Oh, poor Lu Ann. We all knew you were boring, but did they really have to rub your face in it with this pathetic display as your boring, boring life flashed before your eyes? For the record, here are the last faces Lu Ann will see before she casts off this mortal coil and is swept up into Albert Pinkham Ryder’s celestial art sweatshop:

  • Margo, who has repeatedly failed to check up on Lu Ann when prompted due to laziness and/or self-absorption.
  • Tommie, who has repeatedly failed to check up on Lu Ann when prompted due to crippling self-loathing-induced agoraphobia and/or bad cell phone reception.
  • Professor Papagoras, who has repeatedly failed to check up on Lu Ann when prompted due to the fact all his time is now taken up screwing a 22-year-old.
  • Lu Ann’s cousin Blaze, who hasn’t been sidetracked from checking up on Lu Ann because it never occurred to him to do so in the first place, and who also wears a stupid cowboy hat at all times.
  • Lu Ann’s ex-boyfriend Alan, who had a cruel, immature freakout when he learned that Lu Ann had been engaged before he had met her, and who then gave her the keys to the evil haunted studio, and who has repeatedly failed to check up on Lu Ann when prompted due to peripatetic self-hatred. Lu Ann will miss him most of all, echoing Dorothy’s parting words to the brainless Scarecrow.

Figures not pictured in Lu Ann’s death fugue include:

  • Her parents.
  • Any other family members, including supposedly beloved cousin or niece or whatever Mim.
  • Her beloved now deceased husband, Mr. Powers, a fighter pilot shot down over Vietnam years ago.
  • Her former fiancé, what’s-his-name the billionaire janitor who went on to marry Margo’s rich client.
  • FBI Pete, the boyfriend she stole from Margo, the one with the dyslexic daughter she loved so much.

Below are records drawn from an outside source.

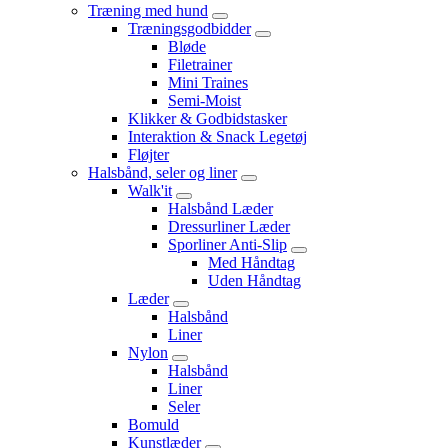
Træning med hund
Træningsgodbidder
Bløde
Filetrainer
Mini Traines
Semi-Moist
Klikker & Godbidstasker
Interaktion & Snack Legetøj
Fløjter
Halsbånd, seler og liner
Walk'it
Halsbånd Læder
Dressurliner Læder
Sporliner Anti-Slip
Med Håndtag
Uden Håndtag
Læder
Halsbånd
Liner
Nylon
Halsbånd
Liner
Seler
Bomuld
Kunstlæder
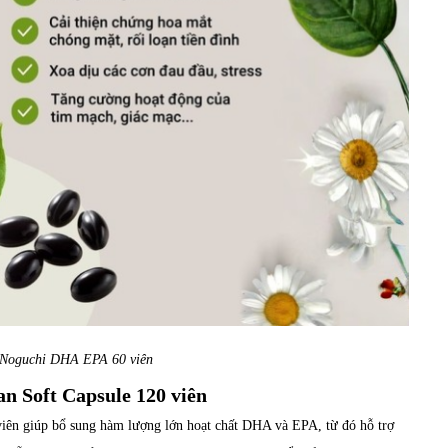
 Noguchi DHA EPA 60 viên
n Soft Capsule 120 viên
iên giúp bổ sung hàm lượng lớn hoạt chất DHA và EPA, từ đó hỗ trợ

In fact, Lu Ann’s dying moments have proven a remarkable ability to elide out her former relationships. I guess it will make things simpler when they all aren’t waiting for her in Dumb Girl Heaven.

Momma, 5/5/07

Good lord, but the youth of today irritate me with their twee, retro sensibilities. As if obsessing over vinyl records weren’t bad enough, now they’re all going in for antique cell phones from the mid-1980s, each one the size of a brick and sporting an eight-inch antenna. Damn kids!

Also, note to everybody: STOP THRUSTING YOUR PELVIS AT MARK TRAIL. HE DOES NOT ENJOY SEXUAL RELATIONS. HE WILL NOT RESPOND TO YOUR ADVANCES.